§ **Raw records**:
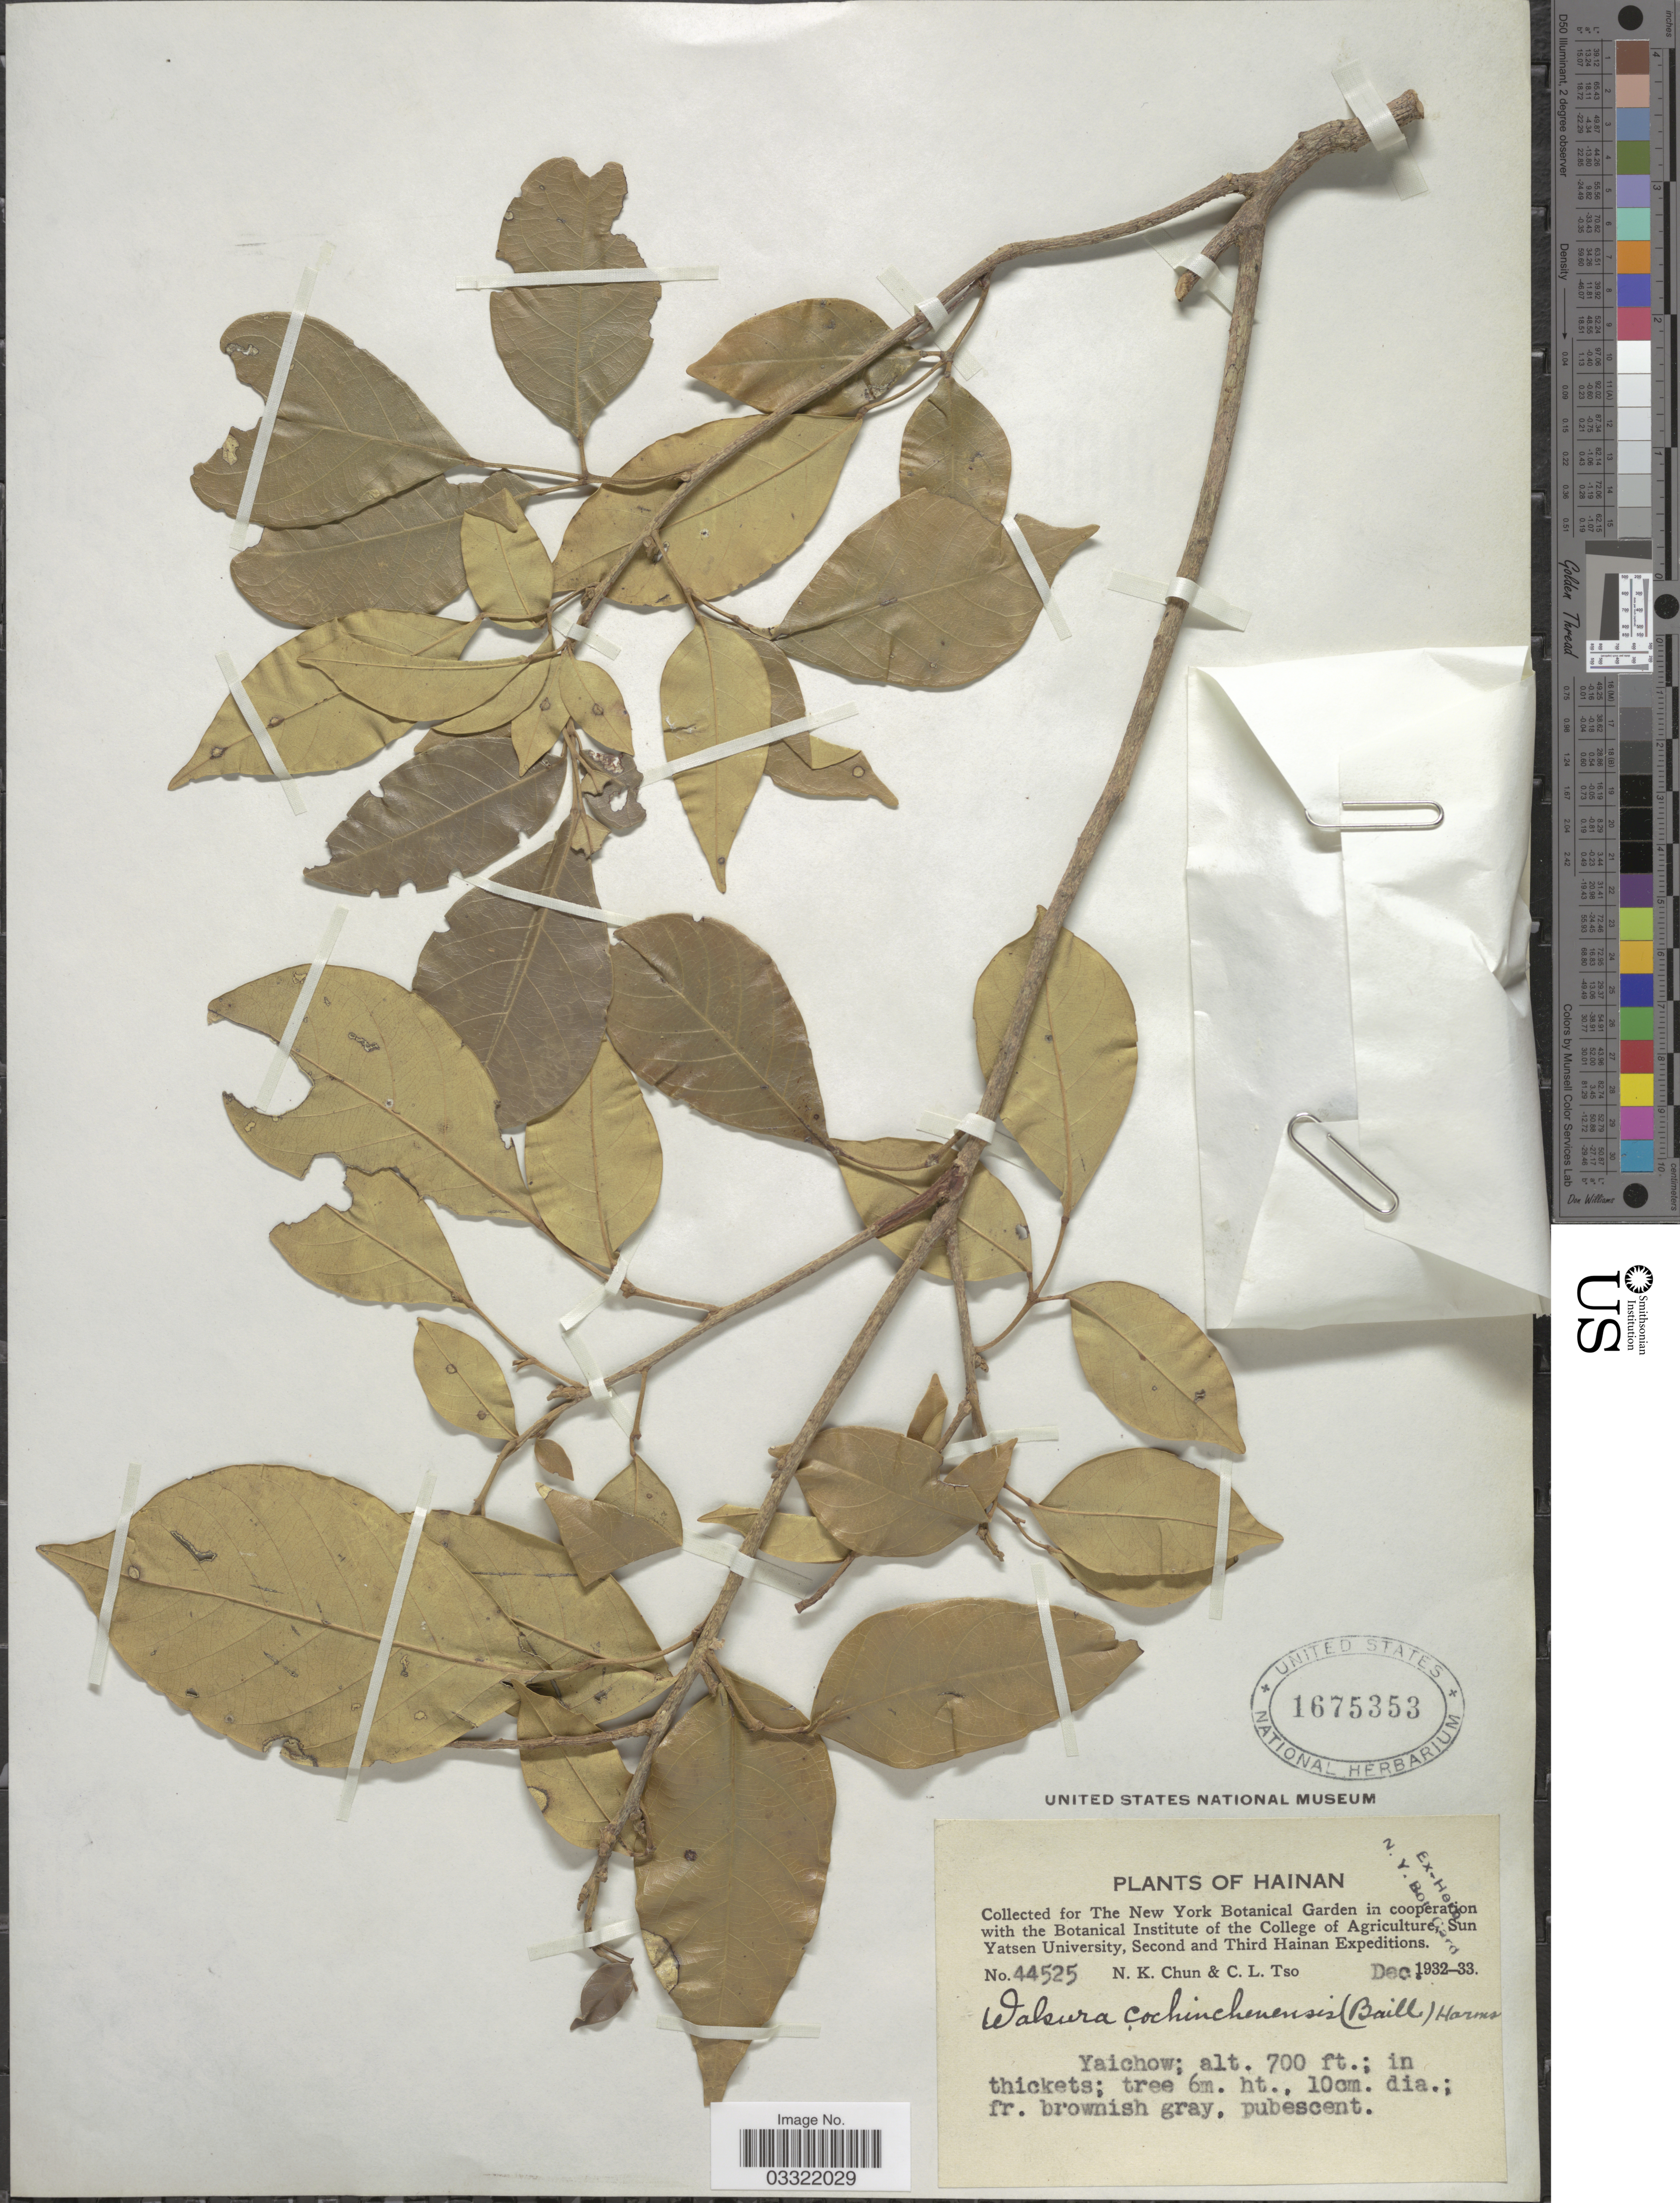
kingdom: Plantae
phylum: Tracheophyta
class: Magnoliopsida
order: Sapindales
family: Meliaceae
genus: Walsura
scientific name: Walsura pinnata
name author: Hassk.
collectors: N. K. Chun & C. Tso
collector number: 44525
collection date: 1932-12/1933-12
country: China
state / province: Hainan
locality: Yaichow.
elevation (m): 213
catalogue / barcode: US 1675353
* * *
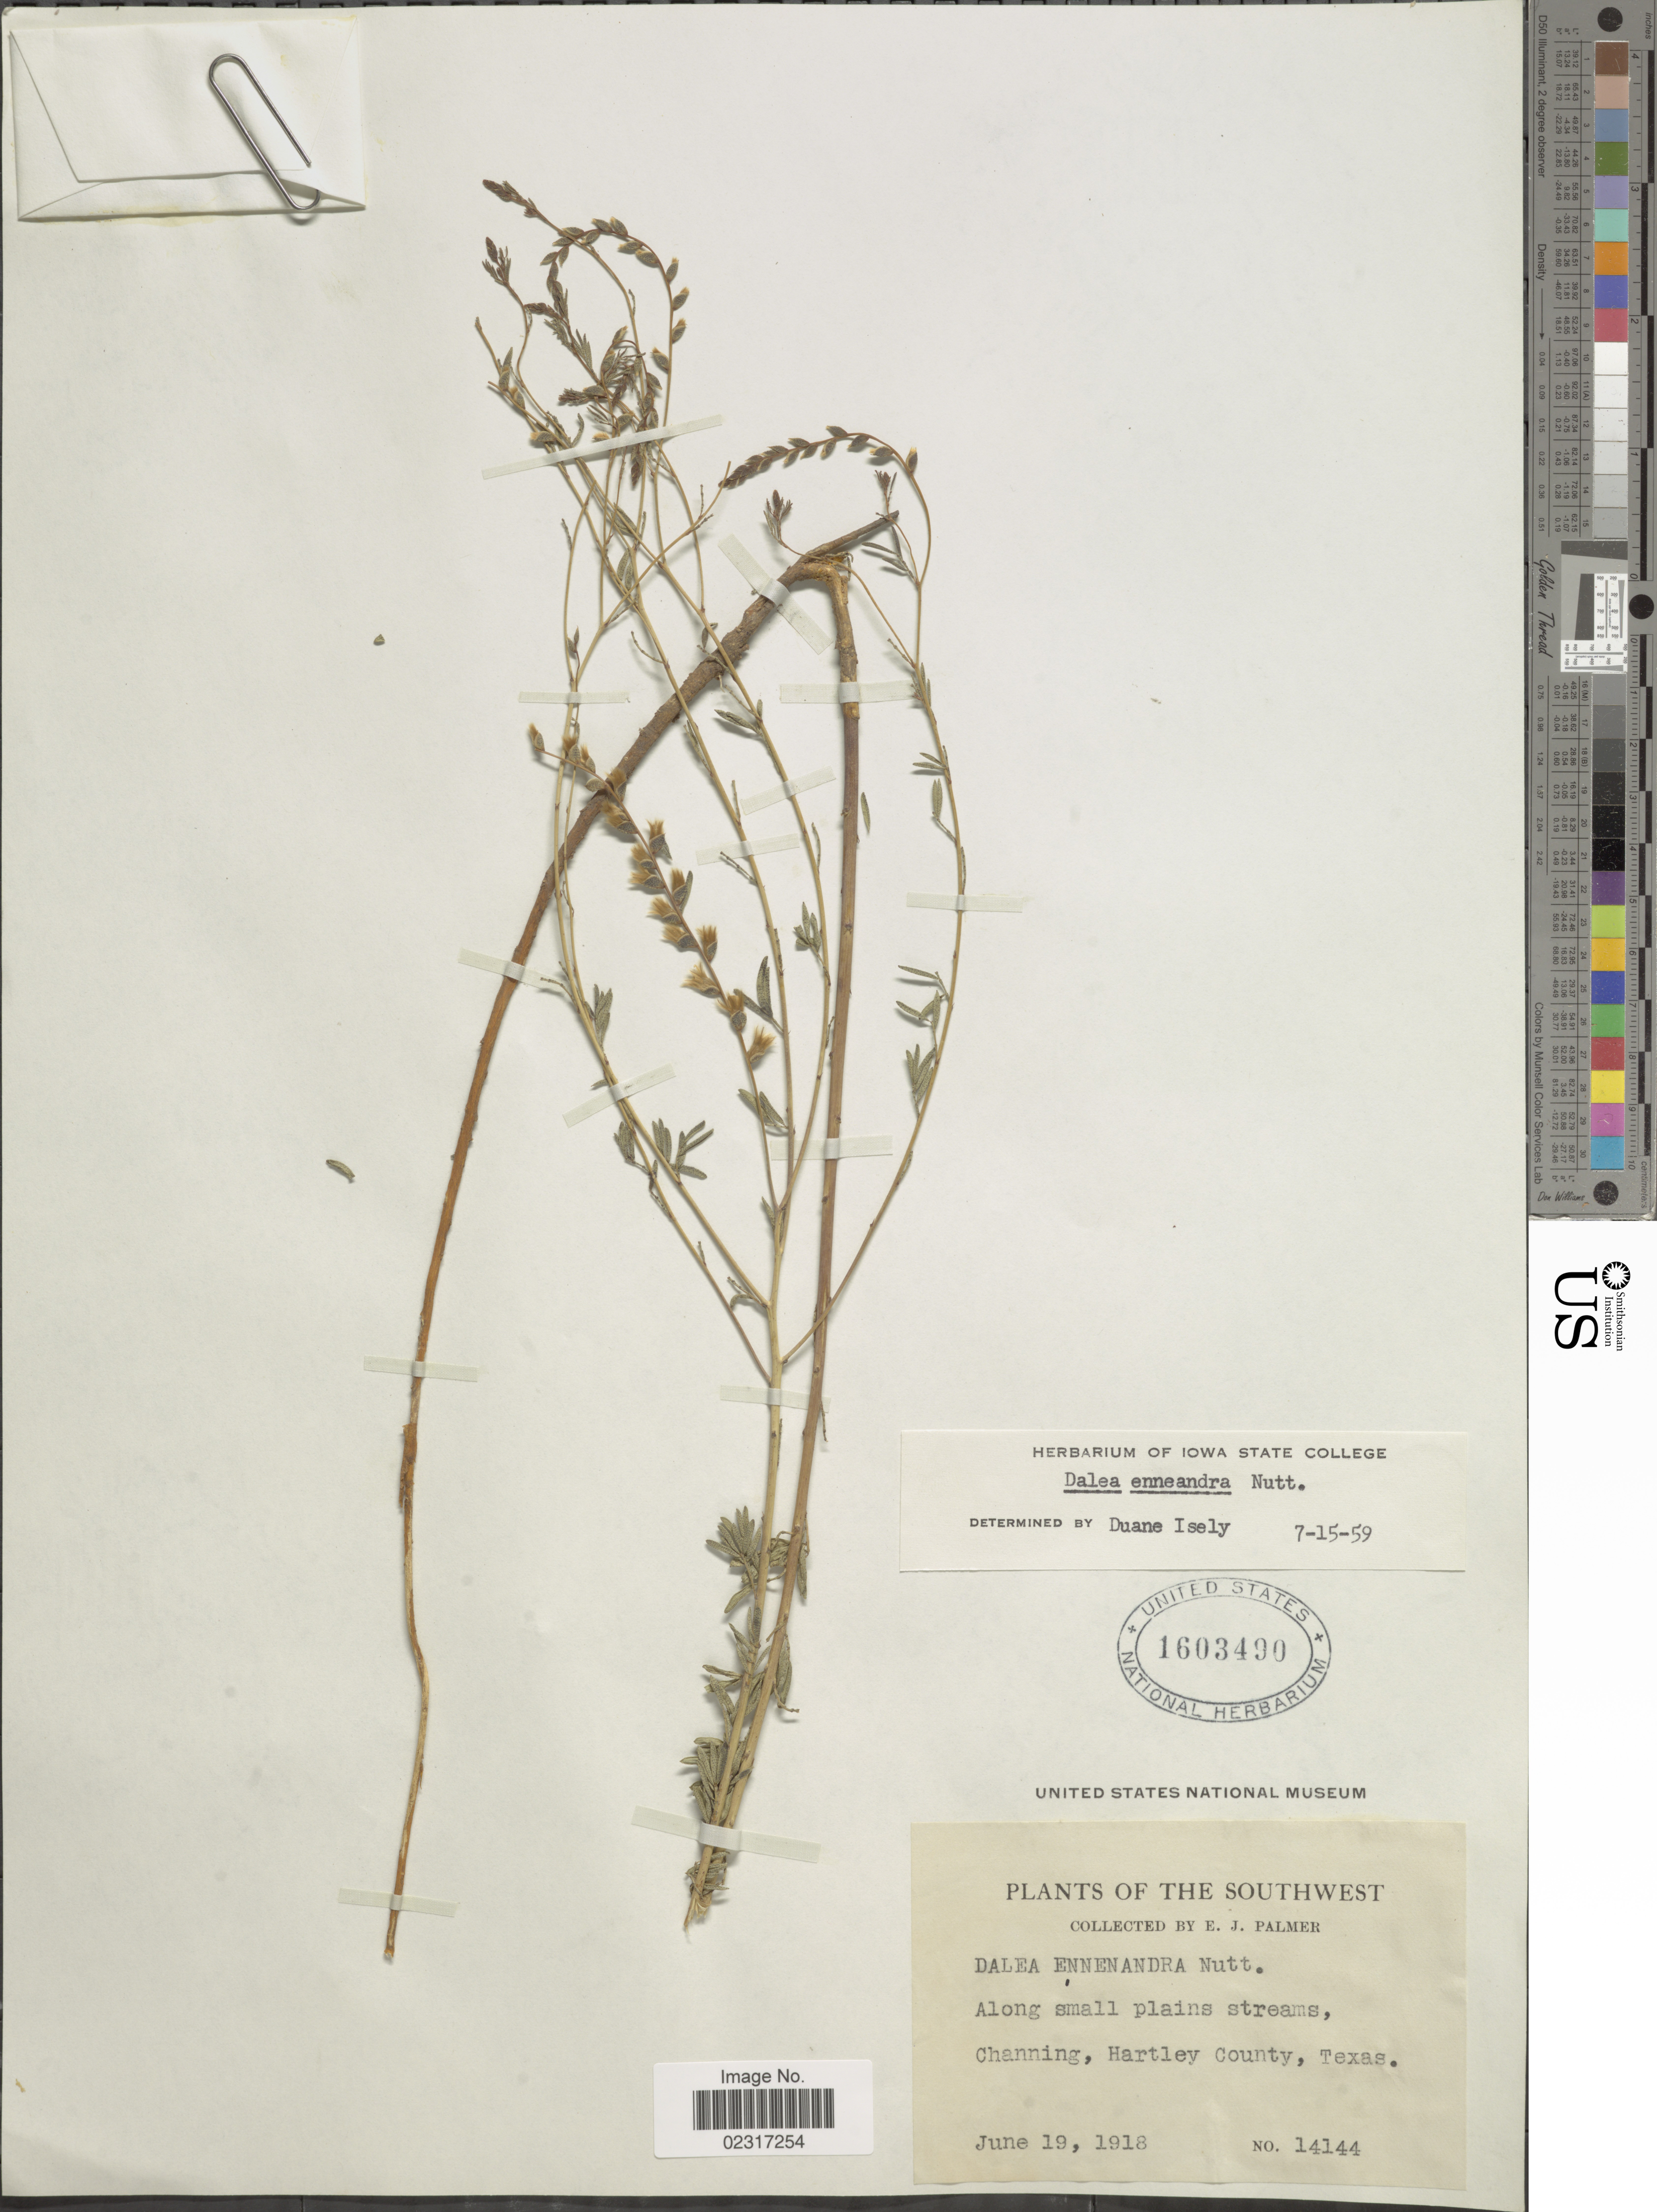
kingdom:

§ **Required work**: Copy out the lines of the records word for word, from the line containing "kingdom: Plantae" through the line containing "elevation (m): 213", both included.

§ **Exercise output**:
kingdom: Plantae
phylum: Tracheophyta
class: Magnoliopsida
order: Sapindales
family: Meliaceae
genus: Walsura
scientific name: Walsura pinnata
name author: Hassk.
collectors: N. K. Chun & C. Tso
collector number: 44525
collection date: 1932-12/1933-12
country: China
state / province: Hainan
locality: Yaichow.
elevation (m): 213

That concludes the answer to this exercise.